| Data shown |
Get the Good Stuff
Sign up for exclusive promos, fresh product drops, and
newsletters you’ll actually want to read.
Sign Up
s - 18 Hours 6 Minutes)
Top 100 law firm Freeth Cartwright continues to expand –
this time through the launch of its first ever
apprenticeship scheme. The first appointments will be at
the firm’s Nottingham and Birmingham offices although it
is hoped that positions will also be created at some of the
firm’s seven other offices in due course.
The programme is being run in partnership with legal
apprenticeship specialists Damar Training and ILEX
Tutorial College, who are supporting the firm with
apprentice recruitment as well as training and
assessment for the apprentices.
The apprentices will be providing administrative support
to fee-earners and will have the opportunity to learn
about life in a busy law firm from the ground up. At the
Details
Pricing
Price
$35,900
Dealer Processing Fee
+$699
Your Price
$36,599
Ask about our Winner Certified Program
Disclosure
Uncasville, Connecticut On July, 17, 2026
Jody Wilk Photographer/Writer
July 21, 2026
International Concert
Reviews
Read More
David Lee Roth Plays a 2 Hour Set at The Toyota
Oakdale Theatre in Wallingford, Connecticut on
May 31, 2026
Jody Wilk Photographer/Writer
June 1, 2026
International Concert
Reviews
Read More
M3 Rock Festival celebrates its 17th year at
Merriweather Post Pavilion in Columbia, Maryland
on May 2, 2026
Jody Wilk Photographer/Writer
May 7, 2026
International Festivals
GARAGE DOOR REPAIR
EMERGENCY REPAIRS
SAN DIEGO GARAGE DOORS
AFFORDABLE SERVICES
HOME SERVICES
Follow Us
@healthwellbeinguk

...

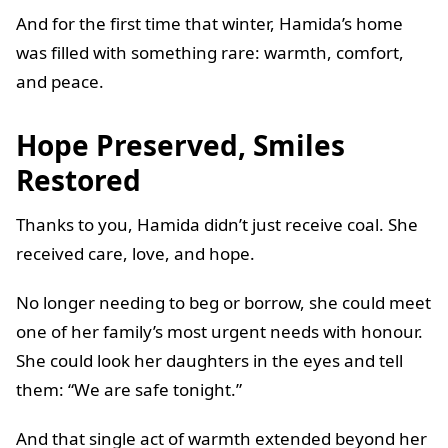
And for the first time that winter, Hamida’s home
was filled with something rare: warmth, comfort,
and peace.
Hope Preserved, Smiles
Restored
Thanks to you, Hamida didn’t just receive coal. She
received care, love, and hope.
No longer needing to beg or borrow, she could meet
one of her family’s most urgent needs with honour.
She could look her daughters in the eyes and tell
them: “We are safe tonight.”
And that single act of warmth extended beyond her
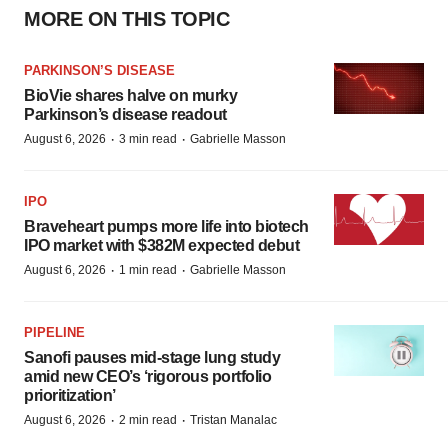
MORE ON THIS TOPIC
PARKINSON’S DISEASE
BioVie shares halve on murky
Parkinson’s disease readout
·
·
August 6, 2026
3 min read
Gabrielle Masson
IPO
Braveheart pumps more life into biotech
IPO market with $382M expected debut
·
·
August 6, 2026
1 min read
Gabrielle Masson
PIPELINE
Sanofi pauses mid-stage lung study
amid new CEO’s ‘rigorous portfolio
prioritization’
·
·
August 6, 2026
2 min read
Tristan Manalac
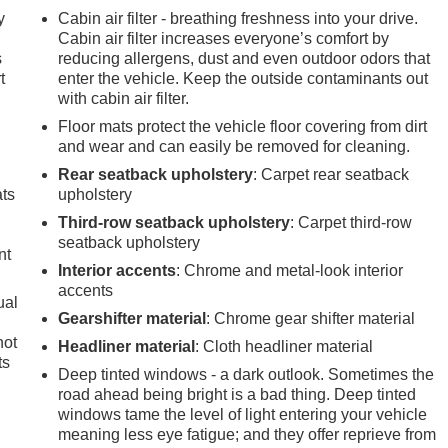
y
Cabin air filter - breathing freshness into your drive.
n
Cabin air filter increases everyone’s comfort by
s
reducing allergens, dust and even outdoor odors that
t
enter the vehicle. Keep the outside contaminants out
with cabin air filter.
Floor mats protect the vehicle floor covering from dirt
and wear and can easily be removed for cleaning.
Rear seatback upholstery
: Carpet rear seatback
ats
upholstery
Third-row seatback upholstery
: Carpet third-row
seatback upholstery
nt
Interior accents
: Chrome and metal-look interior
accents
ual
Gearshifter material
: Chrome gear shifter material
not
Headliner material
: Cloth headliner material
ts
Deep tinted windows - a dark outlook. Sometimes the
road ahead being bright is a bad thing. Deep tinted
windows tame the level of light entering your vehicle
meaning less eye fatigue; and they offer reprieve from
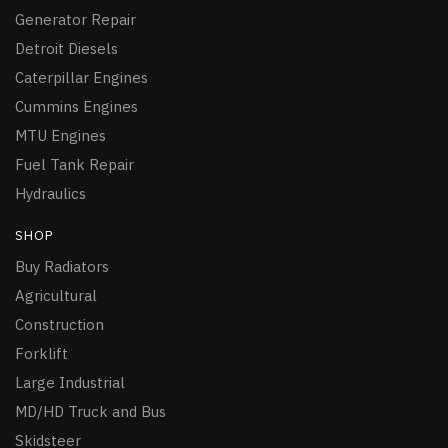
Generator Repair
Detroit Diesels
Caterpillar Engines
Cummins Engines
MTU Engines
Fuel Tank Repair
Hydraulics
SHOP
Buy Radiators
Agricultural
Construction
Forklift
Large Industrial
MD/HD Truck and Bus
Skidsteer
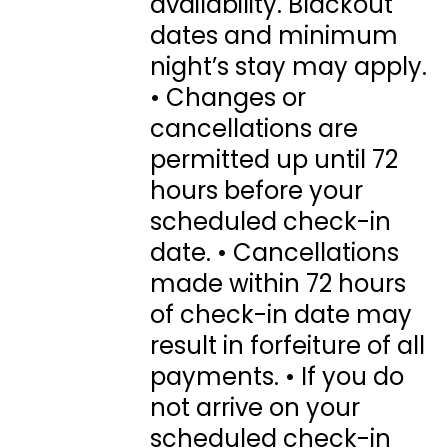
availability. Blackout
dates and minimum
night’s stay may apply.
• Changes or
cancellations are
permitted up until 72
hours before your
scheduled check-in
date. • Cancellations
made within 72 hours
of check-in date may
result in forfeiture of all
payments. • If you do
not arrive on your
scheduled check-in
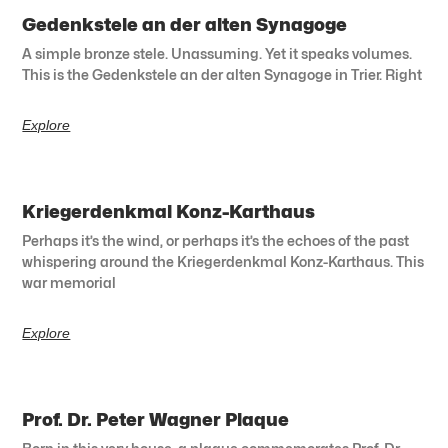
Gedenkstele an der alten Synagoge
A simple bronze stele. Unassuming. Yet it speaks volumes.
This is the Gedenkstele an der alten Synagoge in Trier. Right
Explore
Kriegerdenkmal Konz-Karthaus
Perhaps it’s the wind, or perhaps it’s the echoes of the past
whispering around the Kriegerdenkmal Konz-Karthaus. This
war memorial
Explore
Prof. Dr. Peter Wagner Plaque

| Exercise brief |
Identify every line above that contains the word "Engines", treating uppercase and lowercase as different, and copy each of those lines in full.

| Response to the task |
Caterpillar Engines
Cummins Engines
MTU Engines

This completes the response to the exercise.